Think before you tumble

When serious issues get discussed on Tumblr, jokes, snappy put-downs and slogans are the order of the day, writes Ben Conroy

There’s an image post on Tumblr, a microblogging platform and social networking website which, at the moment, has nearly 400,000 notes (meaning shares and likes combined). It shows an amusing advertising duel between Blood Doners  [sic]Australia (BDA) and Sperm Donors Australia (SDA), each promoting its own service in comparison to the other.

“Sperm donation: more fun than giving blood!” reads SDA’s ad, next to a picture of a grinning man giving the thumbs-up. BDA’s website features a similar picture, but with the slogan “Give blood: don’t be a w*****”.

“Australian adverts are slowly becoming my favourite”, reads one comment. Most just reblog the image or add a cursory #lol (laugh out loud).

Here’s the funny thing: Blood Doners Australia doesn’t exist. The logo and image are photoshopped versions of SDA’s website which some enterprising Tumblrista rigged up.

Here’s the funnier thing: Sperm Donors Australia’s ad is absolutely real.

I thought about the image after attending a press conference by Dr Joanna Rose last week, when she mentioned that no less a person than the head of Britain’s human fertilisation and embryology authority, had said that sperm and egg donation should become “as obvious as blood donation”.

Anonymous

Dr Rose was conceived through anonymous sperm donation, and has spent years trying to make contact with her genetic father, to no avail. She has reason to believe that she may have as many as 400 half-siblings, though she doesn’t know who any of them are.

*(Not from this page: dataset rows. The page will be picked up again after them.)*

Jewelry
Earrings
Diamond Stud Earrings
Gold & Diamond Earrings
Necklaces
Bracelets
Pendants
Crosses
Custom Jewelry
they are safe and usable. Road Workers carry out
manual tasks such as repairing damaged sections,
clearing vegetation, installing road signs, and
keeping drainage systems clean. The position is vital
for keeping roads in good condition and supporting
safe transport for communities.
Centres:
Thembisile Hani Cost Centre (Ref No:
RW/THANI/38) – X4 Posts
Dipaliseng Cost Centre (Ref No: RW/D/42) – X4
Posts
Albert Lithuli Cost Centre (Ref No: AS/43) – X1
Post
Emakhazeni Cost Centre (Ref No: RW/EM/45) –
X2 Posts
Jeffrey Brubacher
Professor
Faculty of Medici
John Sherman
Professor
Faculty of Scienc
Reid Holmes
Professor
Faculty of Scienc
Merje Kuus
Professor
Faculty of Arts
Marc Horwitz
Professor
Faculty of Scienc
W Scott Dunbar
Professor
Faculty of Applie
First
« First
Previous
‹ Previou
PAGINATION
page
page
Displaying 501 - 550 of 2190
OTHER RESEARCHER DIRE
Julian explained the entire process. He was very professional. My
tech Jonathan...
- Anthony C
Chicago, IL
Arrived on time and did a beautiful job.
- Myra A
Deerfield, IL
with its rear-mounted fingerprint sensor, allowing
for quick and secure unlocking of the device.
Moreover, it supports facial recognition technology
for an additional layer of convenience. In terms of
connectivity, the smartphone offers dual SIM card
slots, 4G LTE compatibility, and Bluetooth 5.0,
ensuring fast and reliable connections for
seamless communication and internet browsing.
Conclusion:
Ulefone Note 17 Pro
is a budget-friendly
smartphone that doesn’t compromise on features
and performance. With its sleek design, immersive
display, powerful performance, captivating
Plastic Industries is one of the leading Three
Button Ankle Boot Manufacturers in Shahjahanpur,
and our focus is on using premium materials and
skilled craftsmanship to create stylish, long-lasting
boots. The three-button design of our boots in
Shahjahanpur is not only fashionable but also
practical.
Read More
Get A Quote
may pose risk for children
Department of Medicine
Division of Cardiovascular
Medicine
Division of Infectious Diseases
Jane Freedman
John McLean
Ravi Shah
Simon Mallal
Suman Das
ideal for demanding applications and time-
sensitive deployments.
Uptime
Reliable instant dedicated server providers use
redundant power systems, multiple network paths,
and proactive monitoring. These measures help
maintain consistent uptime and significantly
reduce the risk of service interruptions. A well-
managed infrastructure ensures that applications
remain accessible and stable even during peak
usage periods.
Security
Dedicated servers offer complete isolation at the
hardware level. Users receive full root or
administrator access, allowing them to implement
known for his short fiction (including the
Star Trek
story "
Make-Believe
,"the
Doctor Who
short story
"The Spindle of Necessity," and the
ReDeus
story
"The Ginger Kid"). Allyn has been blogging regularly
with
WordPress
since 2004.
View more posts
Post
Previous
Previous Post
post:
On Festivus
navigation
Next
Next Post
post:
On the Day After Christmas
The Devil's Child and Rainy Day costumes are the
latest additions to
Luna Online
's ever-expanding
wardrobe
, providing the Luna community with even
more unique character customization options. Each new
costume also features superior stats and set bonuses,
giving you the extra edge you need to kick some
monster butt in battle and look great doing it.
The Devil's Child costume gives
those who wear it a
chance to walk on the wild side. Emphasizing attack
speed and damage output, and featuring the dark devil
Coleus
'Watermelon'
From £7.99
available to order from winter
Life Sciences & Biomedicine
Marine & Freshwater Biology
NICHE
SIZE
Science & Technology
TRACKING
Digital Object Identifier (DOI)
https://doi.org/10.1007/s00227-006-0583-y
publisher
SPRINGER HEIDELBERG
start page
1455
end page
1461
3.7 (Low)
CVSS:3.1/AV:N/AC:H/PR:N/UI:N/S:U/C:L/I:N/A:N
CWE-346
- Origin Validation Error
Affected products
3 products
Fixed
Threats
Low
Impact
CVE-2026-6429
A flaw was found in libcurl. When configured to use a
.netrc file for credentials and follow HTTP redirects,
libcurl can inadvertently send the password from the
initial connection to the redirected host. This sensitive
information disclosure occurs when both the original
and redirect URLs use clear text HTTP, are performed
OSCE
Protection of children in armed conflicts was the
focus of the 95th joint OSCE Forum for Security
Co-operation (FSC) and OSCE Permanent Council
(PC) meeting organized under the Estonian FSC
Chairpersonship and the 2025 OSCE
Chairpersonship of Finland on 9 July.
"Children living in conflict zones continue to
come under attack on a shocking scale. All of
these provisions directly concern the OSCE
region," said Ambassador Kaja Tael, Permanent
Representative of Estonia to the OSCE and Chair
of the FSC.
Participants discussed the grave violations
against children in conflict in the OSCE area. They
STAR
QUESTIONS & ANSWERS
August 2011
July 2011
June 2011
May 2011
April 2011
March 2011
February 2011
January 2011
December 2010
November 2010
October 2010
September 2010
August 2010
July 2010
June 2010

She wrote a letter to a friend in her 20s that she never sent, writing that she thought the only way people would pay attention to the loss and alienation felt by donor-conceived children was if she got a PhD or killed herself.

She got the PhD.

One of Dr Rose’s friends, another donor-conceived woman named Narelle, died of bowel cancer, partially due to not knowing her medical history on the paternal side.

She wanted to find her genetic father before she died, and succeeded.

In contrast to Dr Rose’s case, the two reconciled before Narelle died

Just like blood donation, eh?

The Irish Government has a piece of legislation coming up that promises to ban anonymous sperm donation through attaching information to a child’s birth cert, but in practice many donor-conceived children will never think to access their own birth certificate because they don’t know they’re donor conceived.

And even if anonymous donation is banned, we’re still creating a whole class of people who are being deliberately separated from their biological parents in order to satisfy the desire of adults to have children.

As Dr Rose said, while adoption is designed for child protection, gamete donation is designed for child production.

Travesty

This is a travesty, something very like the forced adoption that blighted the life of Philomena Lee. And Tumblr responds with a jokey post that reinforces the very narrative that the industry behind this travesty wants to push.

This is just like blood donation. This is something normal or even heroic. This is something that you can make silly jokes about.

In fairness to Tumblr, the other side of the story is present – it’s just mostly ignored.

The post pointing out that the US and Canada have no limits on the number of children that can be born from one donor’s sperm has 46 notes.

Posts from actual donor-conceived people, often talking about their own struggles, have 17, 25, 31. That’s not quite 400,000 is it?

And that’s the pattern. When serious issues get discussed on Tumblr, jokes, snappy put-downs and slogans are the order of the day. Actual arguments? Not much.

It’s not just Tumblr, either. So many of the social media spheres that young people inhabit are actively thought-allergic. “Join the good guys” is the siren call. Check your privilege, avoid media that is “problematic” (whatever that means) and join in the occasional denunciation of those awful conservatives who oppose things like sperm donation, and you too can be on the side of ‘right’.

I used to think the main problem with “social justice” on Tumblr was that it was largely ineffectual. What could such a website ever do to change anything? But I may have underestimated it.

In reblogging a funny or catchy post that skates right past an important issue without ever stopping to understand it, in making the internet (and thus the culture generally) that bit less friendly to questioning and dissent, Tumblristas can end up contributing to the injustice they say they’re trying to fight.